游稚瞪大了眼睛,难以置信地看着他。他从收到签证的那天起就在憧憬这场旅程,计划着和钢卓力格一起飞往纽约,再从布鲁克林一路玩到中央公园,还查好了那几天在市政广场举行的骄傲游行,想拉着他一起去凑热闹。
可现在,却等来了这个消息。
他气得浑身发抖,眼圈通红,几乎要夺门而出。钢卓力格一把拉住他,急声道:“宝宝,你听我说……”
“你说!”游稚强忍着眼泪,紧盯着他的眼睛。
那一刻,他知道,如果钢卓力格没有伸手拦下自己,他们之间,可能真的就到此为止了。
钢卓力格握住游稚的肩膀,语气格外认真:“张主任有个合作多年的教授,在美国一所医学院任教。去年十一月,他来上海参加研讨会,还专门来我们医院参观。”
“然后呢?”游稚边擦泪边逼问,语气中仍藏着不满和委屈。
钢卓力格焦急地解释道:“那个教授一直想招一位中国学生,主任就推荐了我。他一直对我很好,手把手教我很多临床技巧,还希望我能留下来继续实习一段时间,好给我更多指导。”
游稚皱着眉头问:“所以你这几个月才那么忙?”
见钢卓力格点头,游稚的火气消了一半,但仍忍不住抱怨:“那你早说啊!你知不知道每次我在床上做到一半被你扔下是什么感受?”

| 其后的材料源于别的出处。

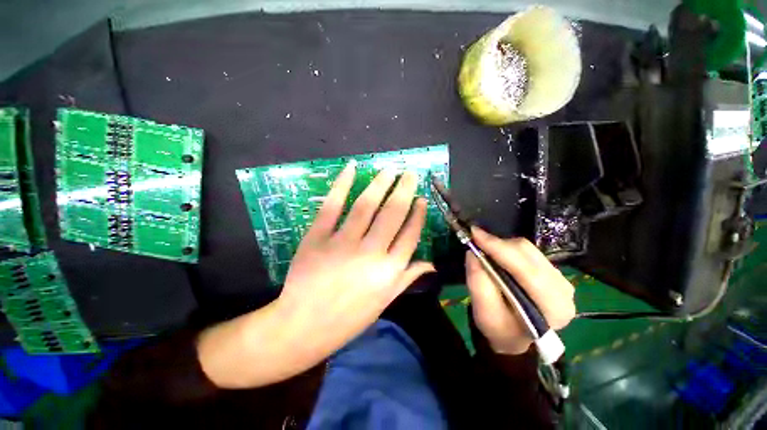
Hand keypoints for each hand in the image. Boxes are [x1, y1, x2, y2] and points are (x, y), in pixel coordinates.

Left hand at [277, 161, 433, 365]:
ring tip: (390, 169)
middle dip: (404, 190)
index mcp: (389, 271)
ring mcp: (342, 243)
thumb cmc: (349, 317)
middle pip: (392, 214)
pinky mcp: (318, 237)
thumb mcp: (384, 302)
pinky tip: (352, 168)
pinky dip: (342, 184)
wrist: (303, 326)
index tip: (422, 199)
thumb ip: (407, 278)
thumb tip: (430, 263)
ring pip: (366, 205)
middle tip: (411, 173)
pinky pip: (332, 206)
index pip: (410, 234)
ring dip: (380, 183)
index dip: (418, 214)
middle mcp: (370, 253)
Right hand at [466, 227, 575, 354]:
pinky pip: (528, 251)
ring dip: (502, 246)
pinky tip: (496, 254)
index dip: (498, 248)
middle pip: (528, 254)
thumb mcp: (484, 313)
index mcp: (553, 307)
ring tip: (484, 249)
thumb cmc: (500, 329)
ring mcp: (561, 279)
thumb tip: (473, 253)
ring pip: (528, 249)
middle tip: (475, 240)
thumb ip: (479, 284)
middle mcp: (563, 290)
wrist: (514, 337)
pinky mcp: (552, 272)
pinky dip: (508, 249)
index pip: (526, 270)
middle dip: (498, 245)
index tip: (474, 234)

钢卓力格黝黑的脸瞬间涨红,小声道:“对不起,是我不好。我只是……不想事情还没定下来就告诉你,那样只会让你分心。”
游稚想起自己申请学校那段时间,确实也曾被各类文书、推荐信折磨得天昏地暗,无暇顾及其他。但尽管如此,他还是很不爽:“那我就问你一句,你在做这些人生规划的时候,有没有把我考虑进去?”
钢卓力格急切地点头:“当然有!你不是说以后想留在美国工作吗?如果我拿国家公派去交换两年,回国有五年服务期,五年内不能再出国。而如果我能跟杨教授读博士,就能拿对方学校的奖学金,毕业后也更容易找到工作。无论在哪里,我想的都是能留在你身边。我……我真的从来没设想过没有你的未来。”
游稚听得眼泪啪啦啪啦往下掉,一边抹眼泪一边抽噎着问:“那、那你不能今年就去吗?”
钢卓力格满脸心疼地替他擦泪,语气放得很柔:“我是读的八年制临床,至少要先拿到本科学位才能申请那边的博士项目。所以我申请转了临五,现在手续刚批下来,等明年毕业就可以去找你了,而且会离你很近。”